Synchronization signal frequency, aspect ratio, stores the number of scanning lines and notes <br/> Li storage starting address, the correction data at the time of signal input
Of the signal type stored in the data memory and the input signal
And the input signal is stored in the correction data memory.
Digital convergence apparatus according to claim 1, wherein the determining whether included in the signal type that is. 3. The correction data memory stores signal type data.
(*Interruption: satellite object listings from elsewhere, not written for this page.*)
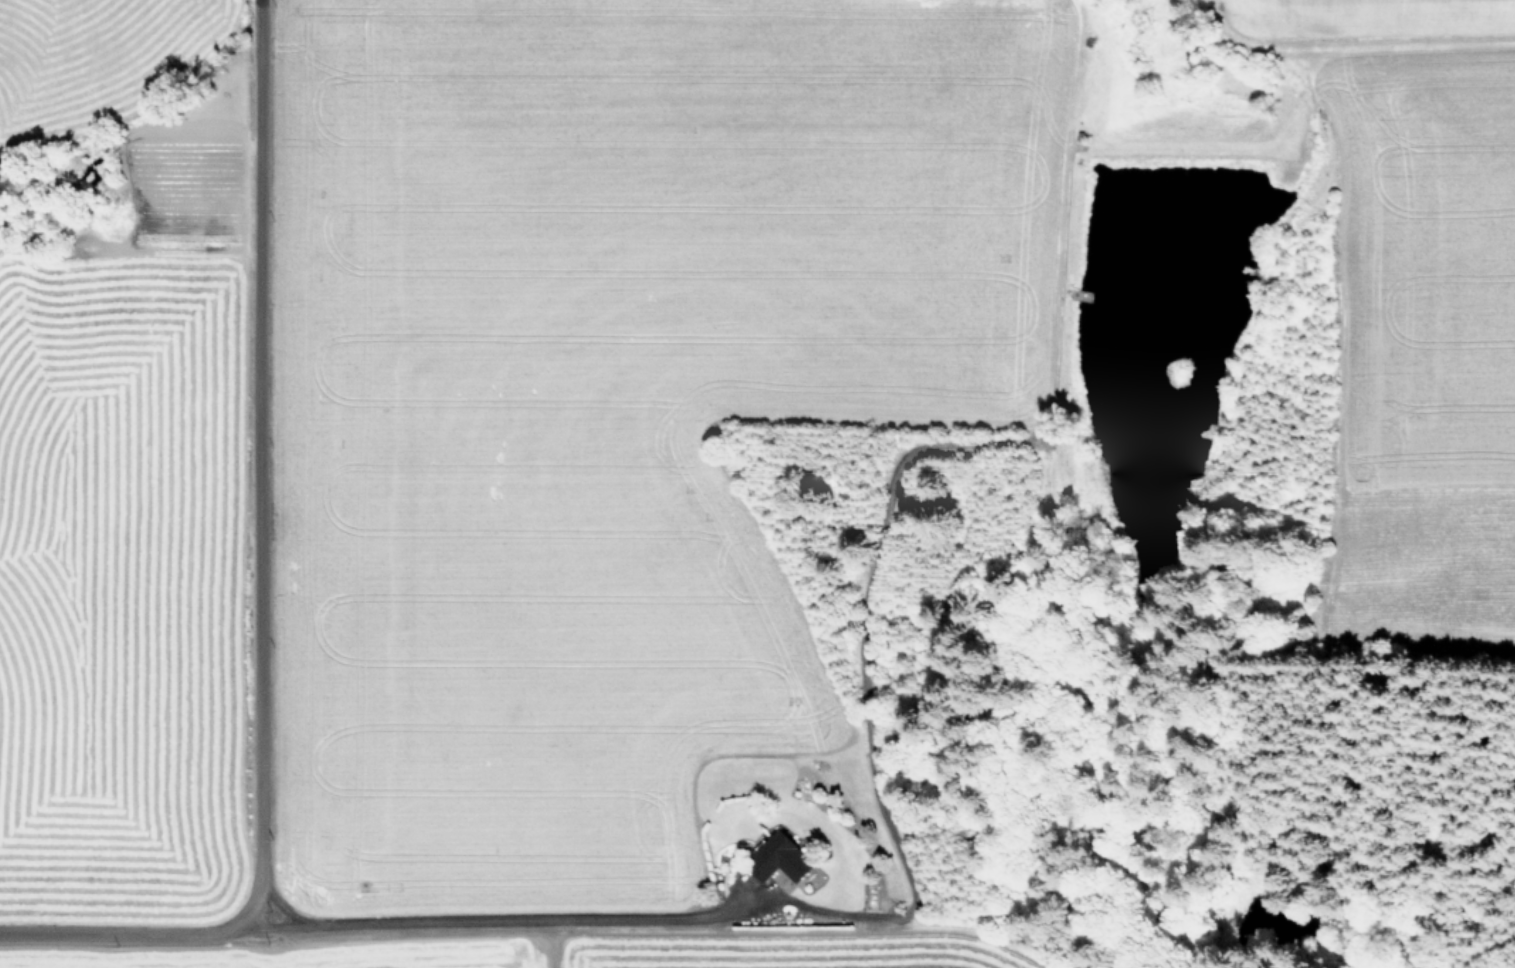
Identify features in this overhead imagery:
crop: (1406, 317)
crop: (112, 447)
crop: (606, 452)
road: (257, 581)
building: (784, 856)
road: (279, 908)
road: (493, 923)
The synchronization signal frequency, aspect ratio, number of scanning lines and notes
Stores the re storage head address, considering the signal variation of the time signal input, the synchronization signal frequency, provides certain identification range to the aspect ratio, the signal type of the synchronization signals stored in said correction data memory within that range checks whether the frequency and aspect ratio is on, the digital convergence apparatus according to claim 1, wherein the allocating the correction data memory than the correction data long as within the range. In the case where 4. A co Nbajen scan tone obtained from interpolation calculation from the correction data of adjustment points correction data convergence adjustment of each scan line between Seiten, for each scan line between adjustment points for the interpolation operation the number of scanning lines which is obtained from the input sync signal frequency interpolation coefficients using vertical adjustment points, the digital convergence apparatus according to claim 1, wherein the determination by calculating interpolation coefficients corresponding to the input signal. 5. The optimum adjustment point position information against the input signal (pattern data), the synchronization signal frequency of the input signal and
Digital convergence apparatus according to claim 1, wherein the determination by calculation based on the aspect ratio. 6. The digital claim 1, wherein the storing setting compensation data in the memory and the signal type stored with another signal type to clear the compensation correction data into the correction data memory Convergence device.